Although I saw a few similar threads, I don't believe I saw the specific answer to the following question:
For simple linear or multiple linear regression, if your dependent variable is a percentage, are any assumptions violated? I know that Y should be continuous, but does it also technically have to be unbounded? I've never seen this listed as one of the assumptions, though I understand how a bounded dependent variable can cause specific issues.
In my case, I'm doing a multiple regression project for school where the dependent variable is percentage of obese schoolchildren. Should I do a logit transformation or beta-regression because Y is bounded?

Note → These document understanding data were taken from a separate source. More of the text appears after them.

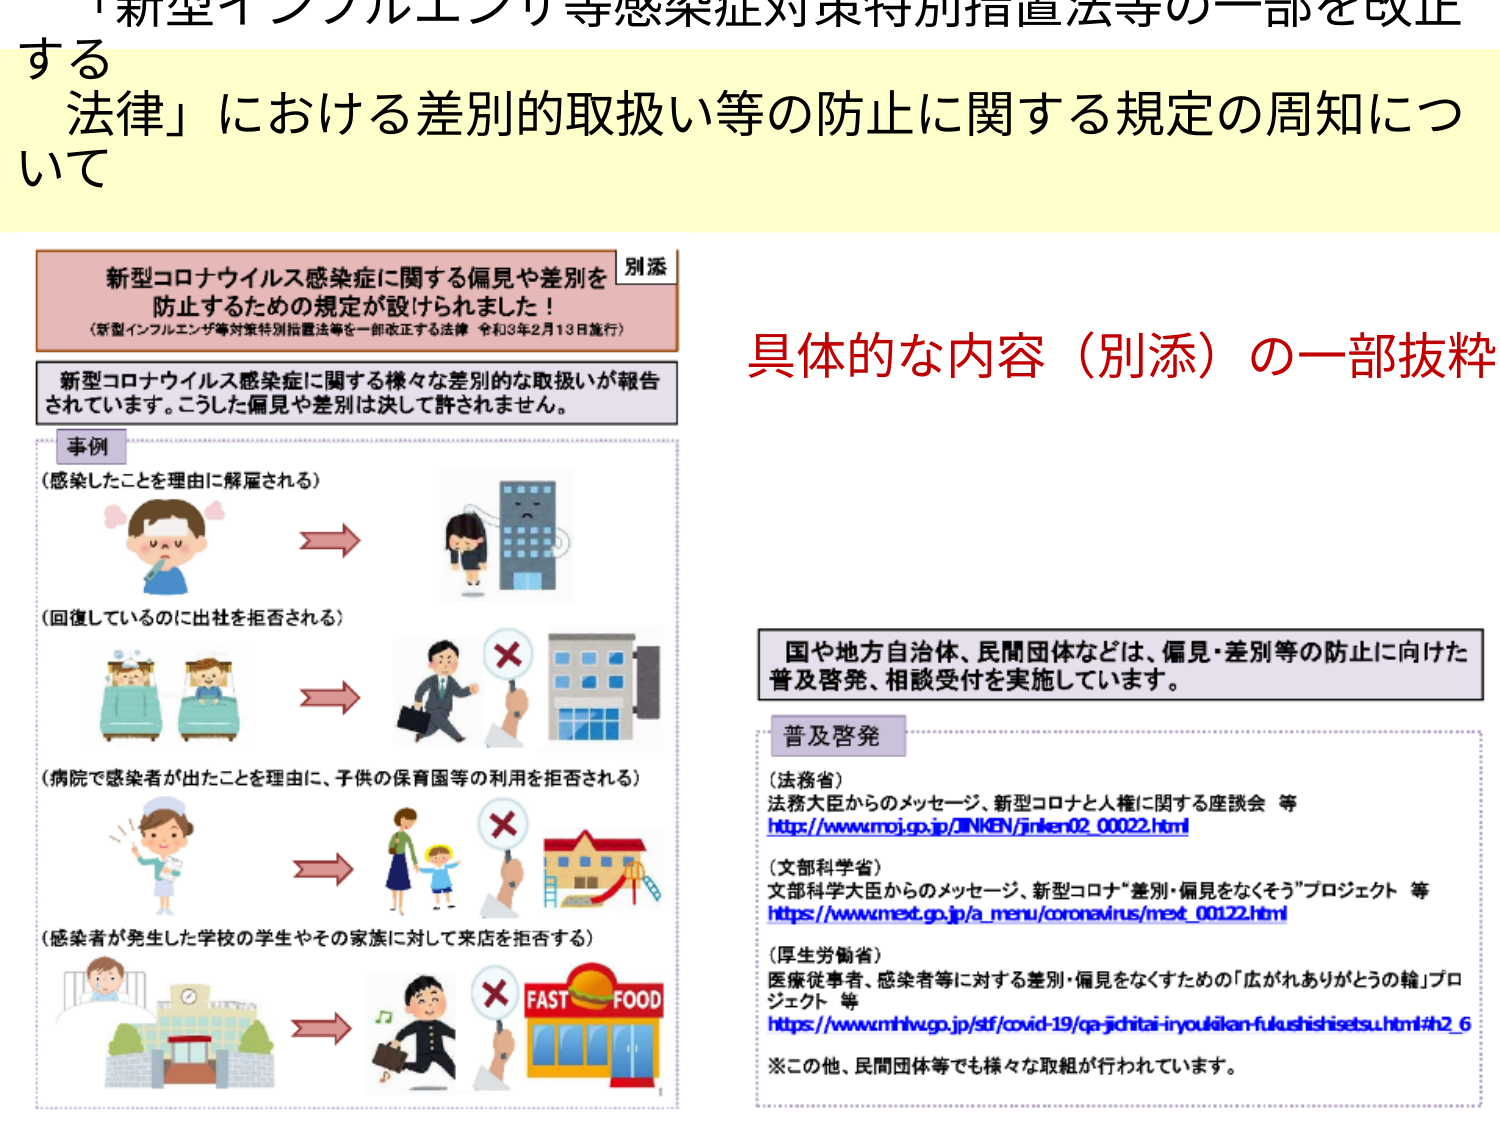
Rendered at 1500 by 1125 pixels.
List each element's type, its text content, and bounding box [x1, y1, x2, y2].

title 「新型インフルエンザ等感染症対策特別措置法等の一部を改正する 法律」における差別的取扱い等の防止に関する規定の周知について （令和３年２月12日付） [0, 49, 1500, 233]
text_box 具体的な内容（別添）の一部抜粋 [717, 286, 1500, 423]
picture [22, 232, 686, 1125]
picture [743, 613, 1500, 1111]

In response to a comment: the kernel density plot for Y(pct_obese) is below: It doesn't seem that there is bunching at the boundaries–rather, the bulk of the data hovers around 20%:
Best Answer
You should not use linear regression here, nor should you transform your data with the logit transformation. You have a percentage variable in a sense, but that's just a way to display your data in a simplified manner. In another sense, you have a count of obese children out of a known total of kids. That is, you have binomial data.
Thus, you should use logistic regression, using the counts of actual children. How that will be done, exactly, depends on how your software implements this, for a discussion of SAS and R, see: Difference in output between SAS's proc genmod and R's glm. People often think of logistic regression as the option to use when your response is 0/1, but it is actually applicable to any binomial distribution, even when there is more than one Bernoulli trial.